GIVEN ENTRIES:

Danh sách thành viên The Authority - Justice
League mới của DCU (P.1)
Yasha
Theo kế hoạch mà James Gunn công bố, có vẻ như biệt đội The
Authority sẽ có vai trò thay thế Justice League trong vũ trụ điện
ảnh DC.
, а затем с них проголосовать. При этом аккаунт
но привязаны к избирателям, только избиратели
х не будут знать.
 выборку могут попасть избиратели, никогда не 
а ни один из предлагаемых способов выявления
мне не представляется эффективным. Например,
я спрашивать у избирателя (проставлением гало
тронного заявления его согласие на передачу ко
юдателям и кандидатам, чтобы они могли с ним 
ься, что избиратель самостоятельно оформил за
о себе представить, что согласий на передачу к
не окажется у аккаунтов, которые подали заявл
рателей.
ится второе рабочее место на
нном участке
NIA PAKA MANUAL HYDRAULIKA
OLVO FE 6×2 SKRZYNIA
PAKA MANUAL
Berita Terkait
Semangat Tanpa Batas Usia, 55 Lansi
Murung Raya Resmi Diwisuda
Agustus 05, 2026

...

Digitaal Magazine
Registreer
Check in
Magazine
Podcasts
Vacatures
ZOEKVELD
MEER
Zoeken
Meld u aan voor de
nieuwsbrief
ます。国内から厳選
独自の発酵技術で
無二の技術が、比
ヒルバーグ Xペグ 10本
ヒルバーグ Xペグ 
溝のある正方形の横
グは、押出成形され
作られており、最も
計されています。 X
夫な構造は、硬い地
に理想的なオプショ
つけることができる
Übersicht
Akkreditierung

YOUR OBJECTIVE:
In the entries above, the lines between the one holding "Danh sách thành viên The Authority - Justice" and the one holding "ься, что избиратель самостоятельно оформил за", inclusive, are to be printed exactly as written, and those alone.

ANSWER:
Danh sách thành viên The Authority - Justice
League mới của DCU (P.1)
Yasha
Theo kế hoạch mà James Gunn công bố, có vẻ như biệt đội The
Authority sẽ có vai trò thay thế Justice League trong vũ trụ điện
ảnh DC.
, а затем с них проголосовать. При этом аккаунт
но привязаны к избирателям, только избиратели
х не будут знать.
 выборку могут попасть избиратели, никогда не 
а ни один из предлагаемых способов выявления
мне не представляется эффективным. Например,
я спрашивать у избирателя (проставлением гало
тронного заявления его согласие на передачу ко
юдателям и кандидатам, чтобы они могли с ним 
ься, что избиратель самостоятельно оформил за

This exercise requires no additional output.